Output the records as a JSON list of strings, one string per line with blank lines omitted, starting at the beginning of the records and ending at the line containing "ಉತ್ತರಾಧಿಕಾರಿಯೂ". Include that line and nothing after it.

[Section of a data file]
>>>

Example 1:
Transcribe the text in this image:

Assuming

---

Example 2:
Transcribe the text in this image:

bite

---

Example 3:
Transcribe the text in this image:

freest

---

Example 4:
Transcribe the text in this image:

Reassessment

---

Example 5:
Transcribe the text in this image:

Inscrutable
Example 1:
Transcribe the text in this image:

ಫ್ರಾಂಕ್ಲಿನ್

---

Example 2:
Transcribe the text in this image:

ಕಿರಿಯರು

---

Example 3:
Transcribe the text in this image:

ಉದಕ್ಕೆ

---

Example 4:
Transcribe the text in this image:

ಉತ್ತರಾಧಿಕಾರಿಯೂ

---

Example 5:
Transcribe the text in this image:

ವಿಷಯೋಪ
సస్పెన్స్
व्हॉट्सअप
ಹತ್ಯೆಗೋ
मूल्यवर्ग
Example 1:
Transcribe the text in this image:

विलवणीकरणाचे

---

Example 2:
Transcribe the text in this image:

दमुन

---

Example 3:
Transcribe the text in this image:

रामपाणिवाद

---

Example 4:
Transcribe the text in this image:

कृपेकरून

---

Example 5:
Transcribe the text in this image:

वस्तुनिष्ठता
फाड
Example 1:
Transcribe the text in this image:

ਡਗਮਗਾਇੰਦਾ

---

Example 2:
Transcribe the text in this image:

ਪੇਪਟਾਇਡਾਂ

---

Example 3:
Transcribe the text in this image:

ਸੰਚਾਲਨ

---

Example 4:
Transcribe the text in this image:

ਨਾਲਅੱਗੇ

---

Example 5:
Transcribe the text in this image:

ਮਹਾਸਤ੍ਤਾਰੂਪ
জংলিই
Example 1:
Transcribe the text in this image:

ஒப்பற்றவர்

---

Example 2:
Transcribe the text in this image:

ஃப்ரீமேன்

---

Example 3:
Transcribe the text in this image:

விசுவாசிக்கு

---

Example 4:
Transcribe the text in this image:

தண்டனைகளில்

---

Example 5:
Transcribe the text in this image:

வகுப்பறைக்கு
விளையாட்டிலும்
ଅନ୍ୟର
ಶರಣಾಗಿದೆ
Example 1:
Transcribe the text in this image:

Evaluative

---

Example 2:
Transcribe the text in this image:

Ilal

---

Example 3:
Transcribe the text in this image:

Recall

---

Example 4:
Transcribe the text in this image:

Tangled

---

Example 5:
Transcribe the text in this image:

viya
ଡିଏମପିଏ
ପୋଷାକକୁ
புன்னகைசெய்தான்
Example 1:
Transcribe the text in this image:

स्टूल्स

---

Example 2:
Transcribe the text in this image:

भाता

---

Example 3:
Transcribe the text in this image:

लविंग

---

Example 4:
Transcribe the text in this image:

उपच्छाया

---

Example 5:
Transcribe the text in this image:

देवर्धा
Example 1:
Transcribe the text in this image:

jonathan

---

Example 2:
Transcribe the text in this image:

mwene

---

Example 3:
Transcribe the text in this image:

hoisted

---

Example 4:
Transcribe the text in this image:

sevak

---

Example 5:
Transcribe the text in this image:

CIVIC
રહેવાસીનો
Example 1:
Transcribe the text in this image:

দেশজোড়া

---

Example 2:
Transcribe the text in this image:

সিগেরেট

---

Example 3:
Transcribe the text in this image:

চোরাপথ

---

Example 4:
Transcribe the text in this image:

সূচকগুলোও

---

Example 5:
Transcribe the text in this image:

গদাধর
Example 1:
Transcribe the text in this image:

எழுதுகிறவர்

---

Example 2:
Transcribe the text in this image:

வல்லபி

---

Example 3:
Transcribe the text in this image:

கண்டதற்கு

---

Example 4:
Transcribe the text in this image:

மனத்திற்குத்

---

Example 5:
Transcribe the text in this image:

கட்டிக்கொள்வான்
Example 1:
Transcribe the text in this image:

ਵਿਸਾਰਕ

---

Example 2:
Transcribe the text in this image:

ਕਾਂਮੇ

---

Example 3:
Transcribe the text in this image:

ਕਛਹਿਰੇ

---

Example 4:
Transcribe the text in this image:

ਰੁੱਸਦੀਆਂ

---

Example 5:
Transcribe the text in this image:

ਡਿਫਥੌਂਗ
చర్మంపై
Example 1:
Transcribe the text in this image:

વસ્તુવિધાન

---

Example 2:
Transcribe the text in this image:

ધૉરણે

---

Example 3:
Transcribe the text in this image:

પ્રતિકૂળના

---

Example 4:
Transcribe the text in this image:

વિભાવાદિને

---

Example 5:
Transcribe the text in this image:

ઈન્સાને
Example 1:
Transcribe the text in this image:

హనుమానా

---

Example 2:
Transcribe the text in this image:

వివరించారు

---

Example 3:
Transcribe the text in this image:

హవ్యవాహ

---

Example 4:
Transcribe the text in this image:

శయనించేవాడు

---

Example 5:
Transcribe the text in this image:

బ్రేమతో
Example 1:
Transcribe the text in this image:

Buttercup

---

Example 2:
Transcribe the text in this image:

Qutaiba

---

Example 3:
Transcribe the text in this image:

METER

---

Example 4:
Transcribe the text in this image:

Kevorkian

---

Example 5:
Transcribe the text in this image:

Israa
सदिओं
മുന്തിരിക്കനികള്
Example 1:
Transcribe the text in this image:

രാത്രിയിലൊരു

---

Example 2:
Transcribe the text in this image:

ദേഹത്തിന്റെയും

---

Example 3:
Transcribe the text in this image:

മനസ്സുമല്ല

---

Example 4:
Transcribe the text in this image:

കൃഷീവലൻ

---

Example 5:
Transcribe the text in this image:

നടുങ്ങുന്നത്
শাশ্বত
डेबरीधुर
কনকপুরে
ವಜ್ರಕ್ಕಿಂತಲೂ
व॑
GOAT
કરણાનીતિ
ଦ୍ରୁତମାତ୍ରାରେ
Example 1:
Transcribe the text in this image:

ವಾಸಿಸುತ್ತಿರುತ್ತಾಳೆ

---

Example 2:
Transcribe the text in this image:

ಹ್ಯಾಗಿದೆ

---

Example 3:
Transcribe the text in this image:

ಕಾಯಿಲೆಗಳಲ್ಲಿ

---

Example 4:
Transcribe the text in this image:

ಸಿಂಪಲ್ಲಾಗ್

<<<

*Completed task*.
[
  "Example 1:",
  "Transcribe the text in this image:",
  "Assuming",
  "---",
  "Example 2:",
  "Transcribe the text in this image:",
  "bite",
  "---",
  "Example 3:",
  "Transcribe the text in this image:",
  "freest",
  "---",
  "Example 4:",
  "Transcribe the text in this image:",
  "Reassessment",
  "---",
  "Example 5:",
  "Transcribe the text in this image:",
  "Inscrutable",
  "Example 1:",
  "Transcribe the text in this image:",
  "ಫ್ರಾಂಕ್ಲಿನ್",
  "---",
  "Example 2:",
  "Transcribe the text in this image:",
  "ಕಿರಿಯರು",
  "---",
  "Example 3:",
  "Transcribe the text in this image:",
  "ಉದಕ್ಕೆ",
  "---",
  "Example 4:",
  "Transcribe the text in this image:",
  "ಉತ್ತರಾಧಿಕಾರಿಯೂ"
]